At the beginning of the year, we blogged about the video-gaming industry and outlined some of the reasons why it might face more scrutiny from antitrust regulators in the future. The obvious trigger for our post was Microsoft’s announcement to acquire Activision Blizzard in a mega $69 billion deal. Although the antitrust proceedings worldwide seem to be far from over, it is worth to share some key observations which can already be drawn from public announcements and press reports thus far, and which might have an impact on the broader antitrust landscape.
When Microsoft announced its intention to acquire Activision Blizzard in January this year, many observers quickly pointed out the antirust hurdles the deal would face in key jurisdictions. Whilst the deal size and the merging parties being tech companies alone put the deal in the antitrust spotlight, it was already speculated back then that the key concern could be that Microsoft might make Activision’s games (in particular bestseller Call of Duty) exclusive to its Xbox platform – especially to the detriment of key competitor Sony with its PlayStation console.
Where things stand
These concerns were not shared by every regulator dealing with the case. Not only Saudi Arabia and Serbia, normally not known for being at the forefront in terms of timing, but also the Brazilian regulator had no concerns and unconditionally gave its green light back in October.
In its report, the Brazilian regulator mainly emphasized that Activision’s games are not essential for competitors in the Brazilian markets for game consoles and digital distribution as they are not as popular as in other jurisdictions. So, Brazilian customers would still buy consoles from Microsoft’s competitors even without Activision’s gaming portfolio.
On the other hand, the British CMA and the European Commission initiated in-depth phase 2 reviews and expressed their preliminary concerns and only yesterday, the US FTC announced that it will sue to block the deal:
- Different from Brazil, the three regulators stressed potential foreclosure effects with regard to key games being potentially not available on competing consoles post-merger. The FTC most prominently emphasized that Microsoft has shown in the past that it “can and will withhold content from its gaming rivals”, pointing to previous acquisitions where Microsoft had decided to make certain titles exclusive despite assurances it had given before.

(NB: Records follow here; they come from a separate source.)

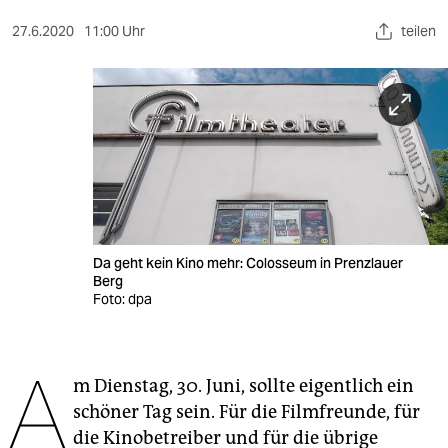
berlin
27.6.2020
11:00 Uhr
teilen
nord
wahrheit
verlag
verlag
veranstaltungen
shop
Da geht kein Kino mehr: Colosseum in Prenzlauer
Berg
fragen & hilfe
Foto: dpa
unterstützen
A
abo
m Dienstag, 30. Juni, sollte eigentlich ein
schöner Tag sein. Für die Filmfreunde, für
genossenschaft
die Kinobetreiber und für die übrige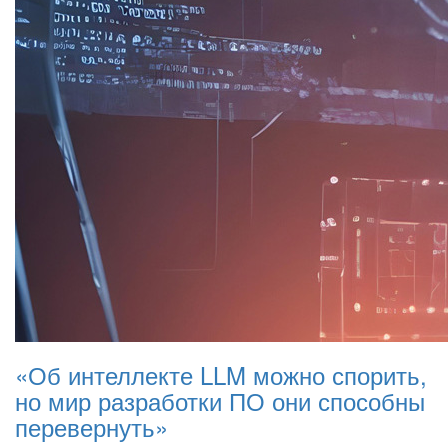
«Об интеллекте LLM можно спорить,
но мир разработки ПО они способны
перевернуть»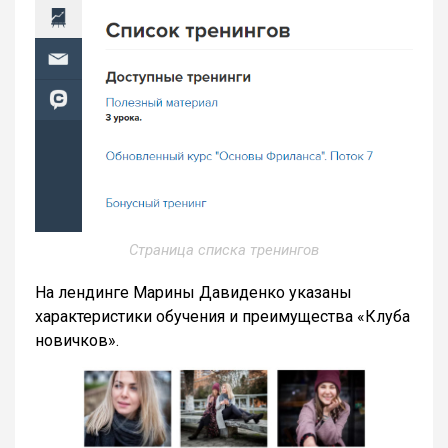
Страница списка тренингов
На лендинге Марины Давиденко указаны
характеристики обучения и преимущества «Клуба
новичков».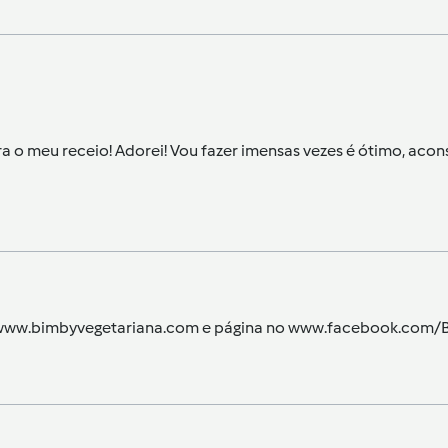
a o meu receio! Adorei! Vou fazer imensas vezes é ótimo, aco
og www.bimbyvegetariana.com e página no www.facebook.com/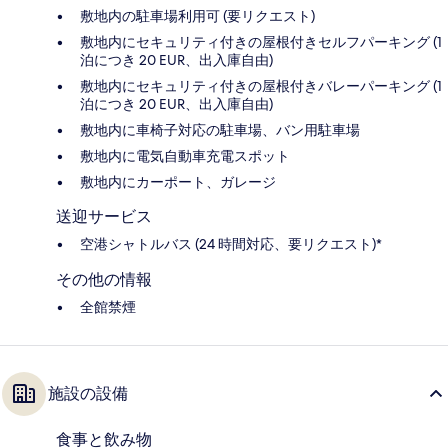
敷地内の駐車場利用可 (要リクエスト)
敷地内にセキュリティ付きの屋根付きセルフパーキング (1
泊につき 20 EUR、出入庫自由)
敷地内にセキュリティ付きの屋根付きバレーパーキング (1
泊につき 20 EUR、出入庫自由)
敷地内に車椅子対応の駐車場、バン用駐車場
敷地内に電気自動車充電スポット
敷地内にカーポート、ガレージ
送迎サービス
空港シャトルバス (24 時間対応、要リクエスト)*
その他の情報
全館禁煙
施設の設備
食事と飲み物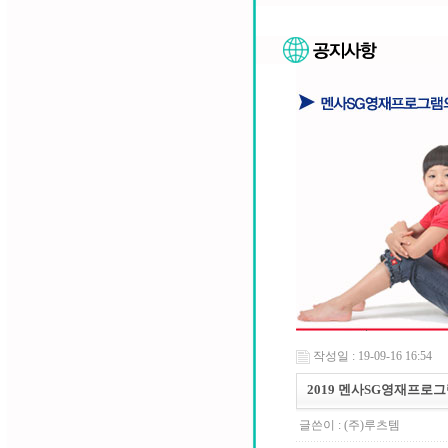
작성일 : 19-09-16 16:54
2019 멘사SG영재프로그
글쓴이 :
(주)루츠템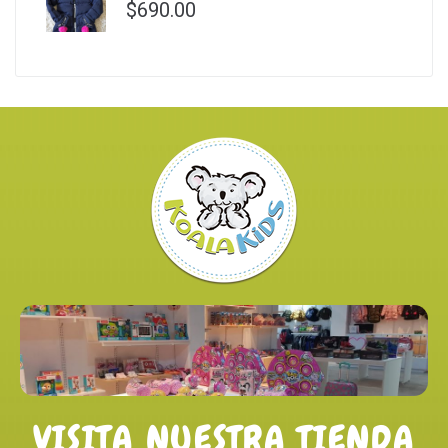
$
690.00
VISITA NUESTRA TIENDA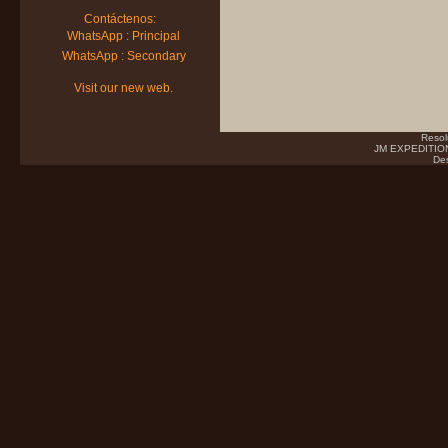
Contáctenos:
WhatsApp : Principal
WhatsApp : Secondary
Visit our new web.
Resol
JM EXPEDITIONS
Des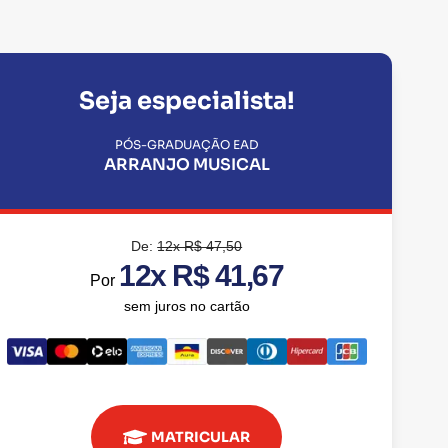
Seja especialista!
PÓS-GRADUAÇÃO EAD
ARRANJO MUSICAL
De:
12x R$ 47,50
12x R$ 41,67
Por
sem juros no cartão
MATRICULAR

- The EC also pointed out, to the surprise of many, that the acquisition could have a negative effect on the market for PC operating systems. The EC argued that by combining Activision’s games and Microsoft’s distribution of games via cloud game streaming to Windows, customers could be discouraged to buy non-Windows PCs.
- On a different note, the CMA argued that the merger could have a negative impact on the market for cloud gaming services which has seen several new market entrants. The CMA feared that the merger could put Microsoft in a uniquely strong position to offer cloud gaming services together with one of the industry’s strongest gaming catalogues, which in turn could result in the market tipping in favour of Microsoft – and deny consumers the benefits of competition between new and emerging providers.
Not giving up
From the outset, it seems like Microsoft is following a twofold strategy:
For one and unsurprisingly, Microsoft is working on a remedy package to address the concerns raised by regulators. Confirmed by Microsoft president Brad Smith (see e.g. here), Microsoft offered Sony a 10-year contract to make each new release of Call of Duty available on the PlayStation at the same time as on its Xbox. Reading Sony’s submission to the CMA and statements of Microsoft, it seems as if Sony is not satisfied. This is different from Nintendo, which has agreed to a 10-year commitment from Microsoft to bring, for the very first time, Call of Duty to Nintendo’s consoles, conditional on closing the deal. Even though Sony is sceptical, the offers could nonetheless have an impact on the regulatory proceedings.
On top of that, Microsoft seems to have heavily invested in its public affairs strategy. It has, inter alia, created a dedicated website emphasizing the benefits of the transaction for players, creators, and the gaming industry as a whole (a popular approach in controversial tech cases lately). Opinions, press reports and statements of Microsoft officials supporting the transaction can be found there.
The case obviously has its very own peculiarities, and all stakeholders seem to be heavily involved in the regulatory proceedings. How the different proceedings will ultimately turn out seems more open than ever. In any event, the case already seems to be a good fit for our series “A history of challenging big tech”.
On a more general note, the transaction shows that vertical mergers have become more of a focus point for regulators worldwide, also considering how market players could leverage their overall ecosystem. In addition, especially the CMA and FTC statements indicate that these regulators look more closely at the indirect effects and the danger of tipping in digital markets.